Tugas Anda:
1. Ringkaslah teks tentang Istana Maimun dalam dua kalimat.
2. Tuliskan lanjutan teks tentang Istana Maimun, dimulai setelah kalimat terakhirnya.

Teks Sumber:

Rencananya semua kekuatan dikerahkan, untuk “memutihkan” Istana Maimun, itulah yang aku dengar dari Ferry, yang nama samarannya di jejaring sosial Abu Ariq Al-mabari. Jarak dari Brayan ke Hotel Madani tidak sampai 10 kilo meter. Jarak dari Hotel Madani ke Istana Maimun paling sekitar 200 meter. Diatas kereta (sepeda motor) imajinasiku bermain, kalau selama ini aku dan Abah dipisahkan jarak ribuan kilometer, kini mungkin bisa hanya beberapa meter saja. Atau sesuai target, beberapa millimeter saja.
Untuk itu kami harus cepat, jika tidak ingin ketinggalan. Mio ijo itu pun kupacu. Membuntuti Mx-nya Ferry yang tumben hari itu kok cepat. Sangking cepatnya mio ijoku pun ngos-ngosan ngejernya. Baru teringet kalau terakhir masuk ruang perawatan lebaran tahun lalu. Artinya sudah 7 bulan nggak dimanjain, nggak ganti oli. Pantes aja ogah diajak lari, gumamku.
Di Madani, Ardi sudah standby. Sebagai Koordinator Dahlanis Medan, ia mengkoordinasi temen-temen Dahlanis untuk bergabung dengan “pasukan semut” lainnya. Dan benar, dia tidak sendiri. Ditemani seorang Dahlanis wanita yang didampingi suaminya yang baru aku kenal juga, yang belakangan aku tau namanya Rika Febriyanti.
Kata Ferry, Rika yang juga Dokter itu sebelas dua belas denganku. Idolain Abah. Selain dari Medan, juga sudah berkumpul Dahlanis dari Pekanbaru yang baru saja tiba. Kaki ini pun memulai langkah. Menuju saksi bisu Singgasana Kesultanan Deli, Istana Maimun, yang dibangun oleh Sultan Makmun Al Rasyid Perkasa Alamsyah, pada tahun 1888. Istana yang diarsiteki seorang Italia ini dipilih menjadi tempat penyelenggara adu debat Konvensi Presiden Partai Demokrat Tahun 2014.
Sore itu, Istana Maimun yang dominan kuning tiba-tiba “memutih”. Dikanan kiri sepanjang jalan menuju Istana Maimun terpampang deretan poto 11 peserta Konvensi. Abah yang paling dominan. Bukan hanya karena poto big size nya, tapi juga dengan dukungan setia para Dahlanis, yang datang dari segala penjuru dan kalangan. Juga dari berbagai kumpulan relawan yang memang benar-benar rela. Mahasiswa hingga pedagang sate keliling, pegawai hingga tukang parkir, tak ketinggalan juga masyarakat sekitar. Semuanya ingin melihat calon pemimpinnya dari dekat, Abah Dahlan Iskan.
Tepat jam 6 sore ketika kru konvensi mengumumkan kedatangan Abah, akibatnya, sontak membuat “pasukan semut” yang sedari tadi kumpul mengerubungi Abah yang langsung didaulat ke atas panggung.

Entri Data:

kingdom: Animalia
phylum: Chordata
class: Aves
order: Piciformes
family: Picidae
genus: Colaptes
--
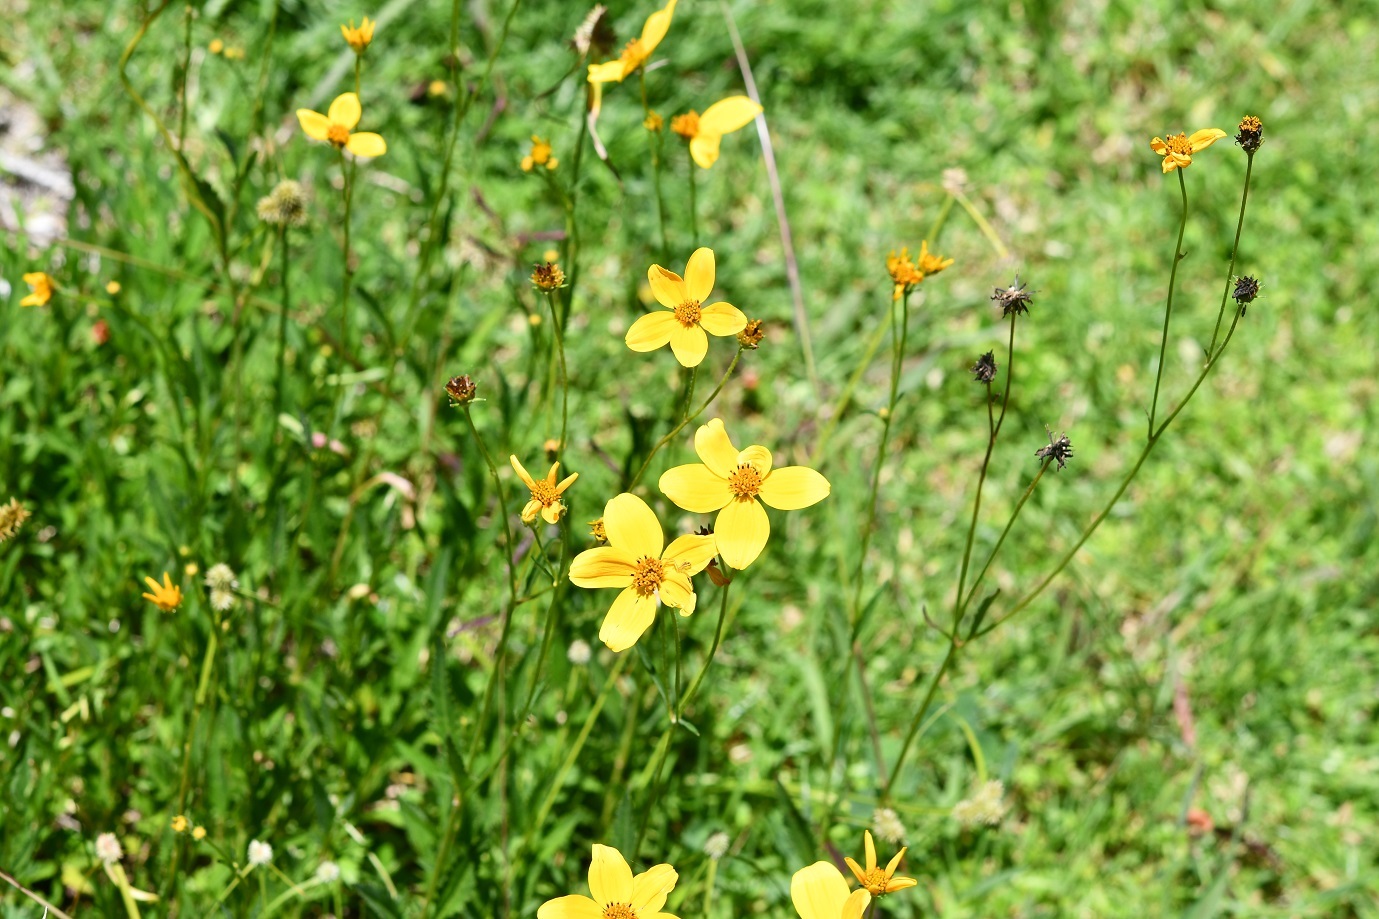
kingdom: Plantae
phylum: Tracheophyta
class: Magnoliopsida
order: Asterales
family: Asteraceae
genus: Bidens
...
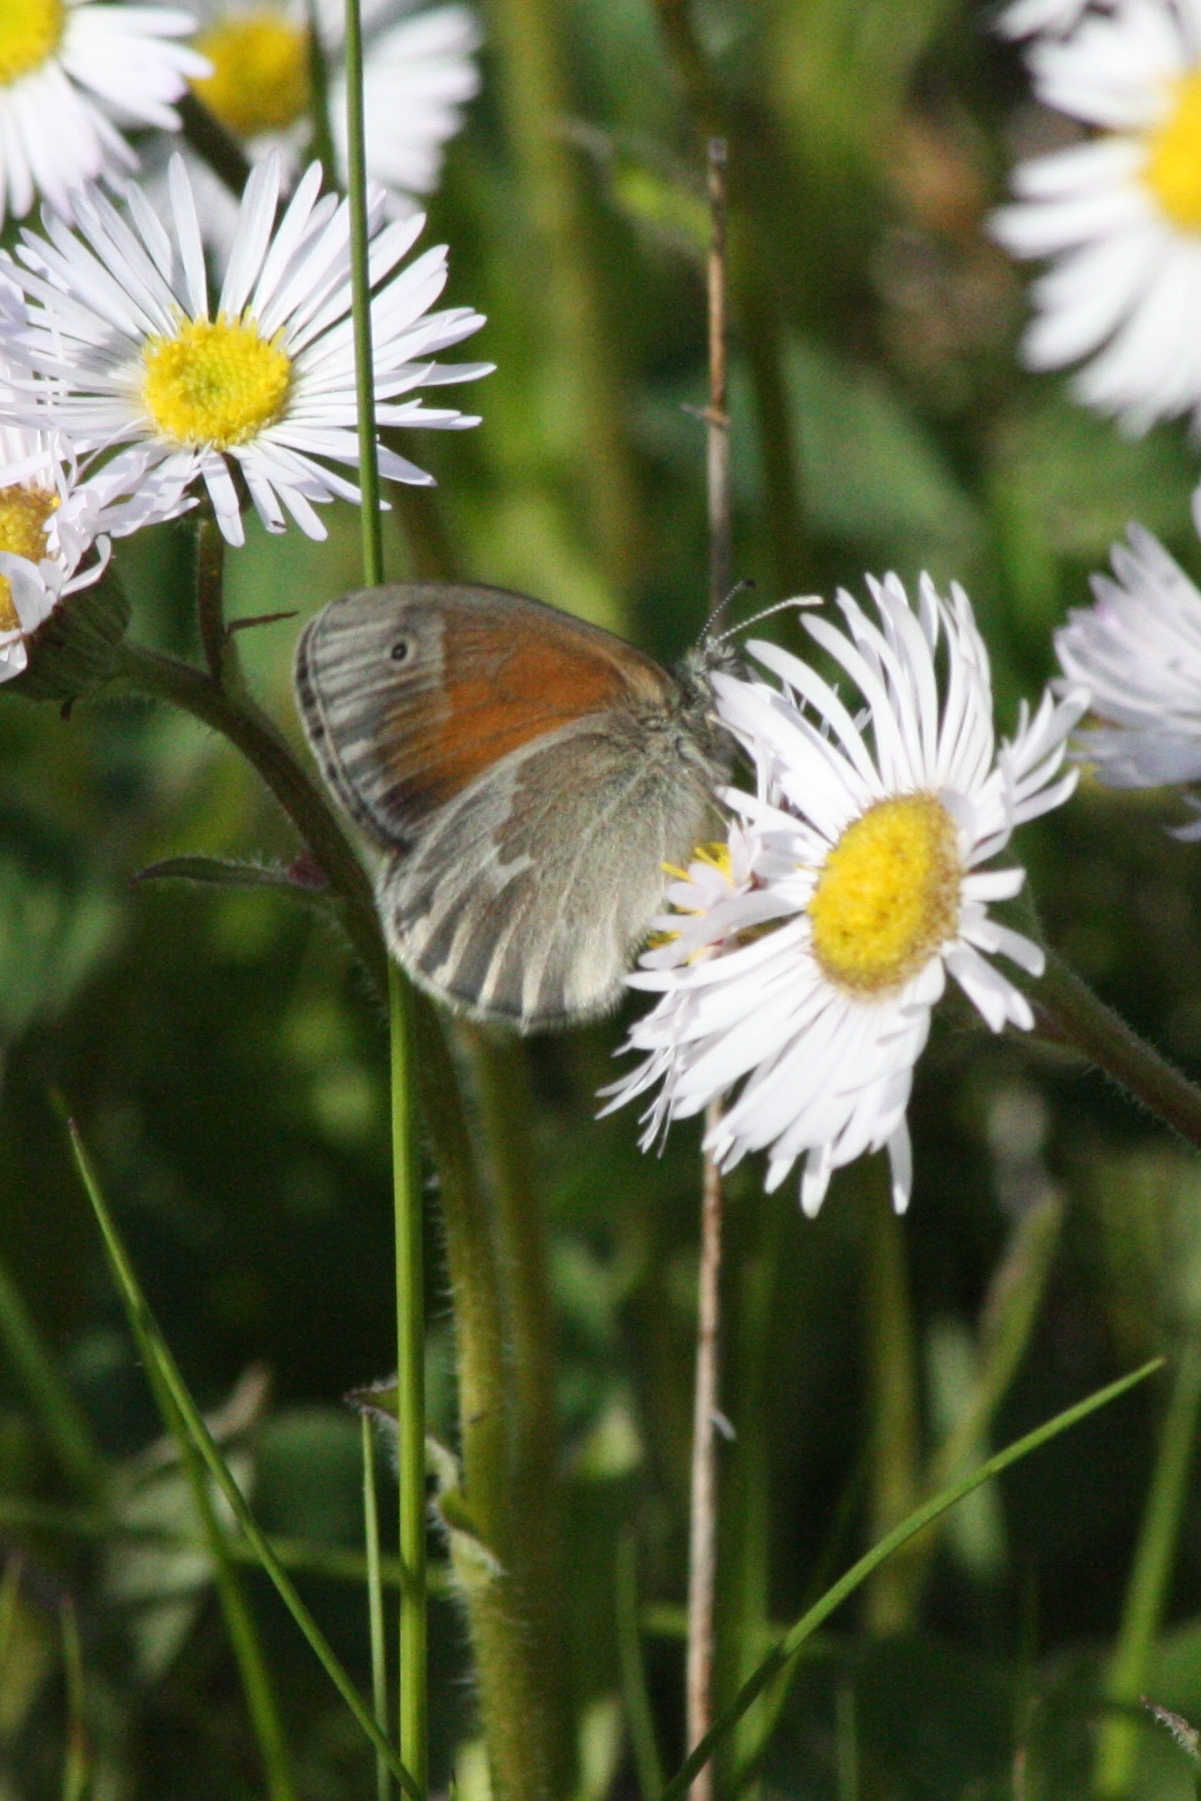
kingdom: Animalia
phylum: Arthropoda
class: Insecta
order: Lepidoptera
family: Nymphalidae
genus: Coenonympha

Jawaban Setiap Tugas:
1. Pencerita memacu sepeda motornya membuntuti Ferry menuju Hotel Madani, tempat Ardi selaku Koordinator Dahlanis Medan sudah bersiap bersama Dahlanis lain, termasuk yang datang dari Pekanbaru. Mereka kemudian melangkah ke Istana Maimun, lokasi adu debat Konvensi Presiden Partai Demokrat Tahun 2014, dan tepat pukul 6 sore kedatangan Abah Dahlan Iskan membuat "pasukan semut" mengerubunginya saat ia didaulat naik ke panggung.

2.
Ini kesempatan emas, jarakku dengan Abah hanya tinggal beberapa meter. Tanpa komando aku dan Ferry mendekat, demikian juga dengan Rika. Sedangkan Ardi entah kemana. Janji ketemu dengan Dahlanis yang lain membuat kami melepasnya bebas, berkelana ke penjuru istana.
Sesaat kemudian Abah turun panggung. Teriakan Dahlanis yang umunya berusia muda itu menggiringnya kebawah. Sederetan petugas pengamanan dalam mencoba mengawal Abah. “Jangan dorong-dorong, tetap dibelakang garis”, ucap salah satu petugas yang berpakaian safari coklat.
Tapi emang dasar Abah yang ingin dekat dengan rakyatnya, dan tanpa protokoler, batasan itu dia langgar. Tanpa disangka-sangka, sesaat setelah turun panggung, Abah berbaur dengan para Dahlanis. Duduk diatas hamparan rumput. Tanpa ada batas sama sekali. Petugas hanya bisa bengong. Aku dan Abah dalam jarak yang dekat. Dekat sekali. Hanya saja, ribuann Dahlanis jadi tembok penghalang.
Aku lihat Rika menerobos kerumunan, sedangkan Ferry tidak terlihat. Entah kemana. Ada sekitar 2 menit Abah diatas rumput, berfoto dengan Dahlanis. Beliau berdiri. Sesaat kemudian (tanpa disangka-sangka juga) Ardi muncul, dan langsung memeluk Abah. Erat. Sangat erat. Ardi hebat gumamku. Sang Koordinator ini emang manusia ajaib. Limited edition. Dengan kelebihan bobotnya, ia masih sanggup nyelip diantara ribuan bahkan ribuan Dahlanis.
Setelahnya, suasana sedikit terkendali. Ada 2 orang Dahlanis cewek yang mendekati Abah untuk foto. Termasuk Rika. Tidak hanya foto, Rika yang saat itu lupa dimana suaminya sempat mencium tangan Abah. Ardi mengambil moment ini.
Saat itu jarakku dengan Abah hanya 1-2 meter. Tapi tetap terbatas lautan Dahlanis. Hingga saat itu tiba, dengan mengucap Bismillah, aku dekati Abah. dengan jarak yang sangat dekat. Kali ini bukan hitungan meter, tetapi millimeter. Aku salami Abah. dan, tanpa dikomandoin Ardi mengambil foto. Jepret. Akhirnya. Aku bisa sedekat ini dengan Abah. Sangat dekat. 0 milimeter.
Namun ini baru 0 milimeter pertama, sepanjang sore hingga malam, aku dan teman-teman Dahlanis berhasil membuat 3 kali jarak 0 milimeter dengan Abah.
Tubi Kontinyu….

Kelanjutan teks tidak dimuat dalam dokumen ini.